Sharif posted shortly after Iranian ⁠Foreign ⁠Minister Abbas Araghchi said a deal had “never been closer”. He added the “media should refrain from entering speculation about its content”.

The message was one of the clearest yet from Iran, indicating an agreement could be imminent. Trump reposted Araghchi’s statement on his Truth Social account.

In a call with reporters, a senior US official cautioned a deal was “not quite at the finish line yet, but we are very close”.

He said the memorandum of understanding would involve “significant” sanctions relief and the unfreezing of Iranian assets, in exchange for Iran agreeing to dismantle its nuclear program and hand over its nuclear material.

However, he said that Iran would not immediately receive anything upon the deal’s signing, and that the lifting of sanctions and release of funds would be contingent on Iranian compliance.

More technical negotiations on several would begin upon the initial deal’s signing, he said.

The official echoed an earlier statement by US Vice President JD Vance, who said that none of Iran’s frozen assets would immediately be released.

Iranian Foreign Ministry spokesperson Esmaeil Baghaei, meanwhile, said that relevant institutions were meeting as they are in the “final stages of summarising the text of the understanding”. He said he could not comment on the time or place of any potential signing.

Reporting from Tehran, Al Jazeera’s Almigdad Alruhaid said the terms must be circulated through several Iranian bodies before a consensus can be reached.

“For them to finalise this draft, this memorandum of understanding, it must be circled in a long list of leadership here, starting from the army headquarters and IRGC, the politicians in the parliament, and after that to the Supreme Leader,” Alruhaid said.

“So that is a long list of leadership here to finalise the deal to reach a consensus agreement within the country,” he said.

Earlier on Friday, Trump had taken aim at reports detailing supposed terms of the agreement, which have not been publicly released.

He appeared to be responding to an IRNA report that outlined seven alleged main points of the deal. The report said no new concessions had been reached on Iran’s nuclear programme and its control of the Strait of Hormuz, adding that the deal would see the immediate unfreezing of some Iranian assets.

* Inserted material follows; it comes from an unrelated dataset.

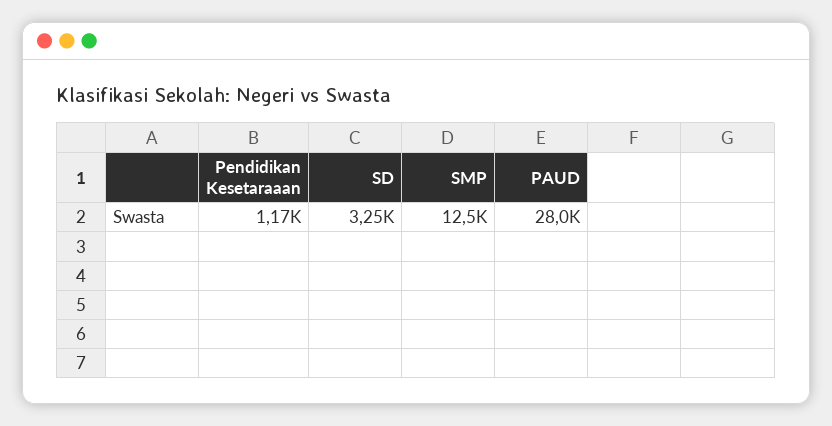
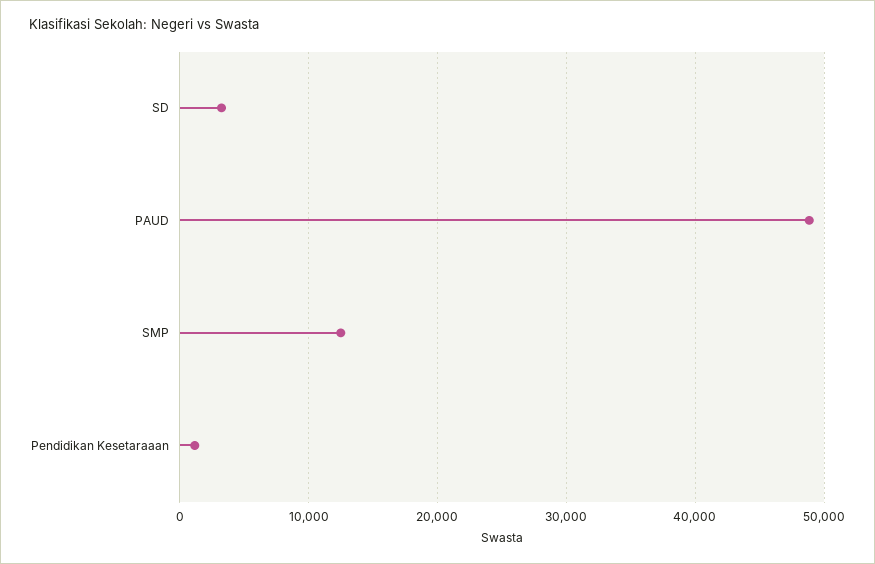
PAUD: 28000 -> 49000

A US official pushed back on the characterisation, saying the deal being discussed would see the dismantling of Iran’s nuclear programme, the destruction of nuclear material and the Strait of Hormuz re-opened.

Speaking to Axios news on Friday, Trump said that he still believed the new deal could be signed over the weekend.

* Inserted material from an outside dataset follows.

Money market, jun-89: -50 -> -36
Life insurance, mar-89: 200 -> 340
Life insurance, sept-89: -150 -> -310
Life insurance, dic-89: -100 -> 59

He added that Iran had privately “apologised for putting out false information”, according to the report, which noted it was unclear how the message was conveyed.

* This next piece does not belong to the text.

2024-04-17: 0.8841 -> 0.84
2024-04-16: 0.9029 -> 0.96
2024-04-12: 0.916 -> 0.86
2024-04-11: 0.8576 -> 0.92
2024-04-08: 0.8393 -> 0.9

The latest diplomatic flurry comes after the US and Iran traded two days of strikes this week, threatening to end a pause in fighting that has seen a handful of flare-ups since April 8.

Trump and his allies have repeatedly alternated between threatening Iran and indicating that a breakthrough on a more lasting ceasefire agreement could be near.

On Thursday, Trump threatened to seize Iran’s Kharg island, the hub of its oil exports. Hours later, he said he had called off a third wave of US attacks in anticipation of a possible agreement.

Al Jazeera’s Kimberly Halkett, reporting from Washington, DC, said US officials have said their top demands have not changed as part of the pending deal.

“What the White House is promising is that this agreement will include performance-based components. In other words, Iran’s nuclear programme must be dismantled, the enriched uranium must be disposed of or eliminated, the Strait of Hormuz must be reopened, and there can be no support for regional proxies,” she said.

“Only then, according to a White House official, will there be a release of Iran’s frozen assets,” she said.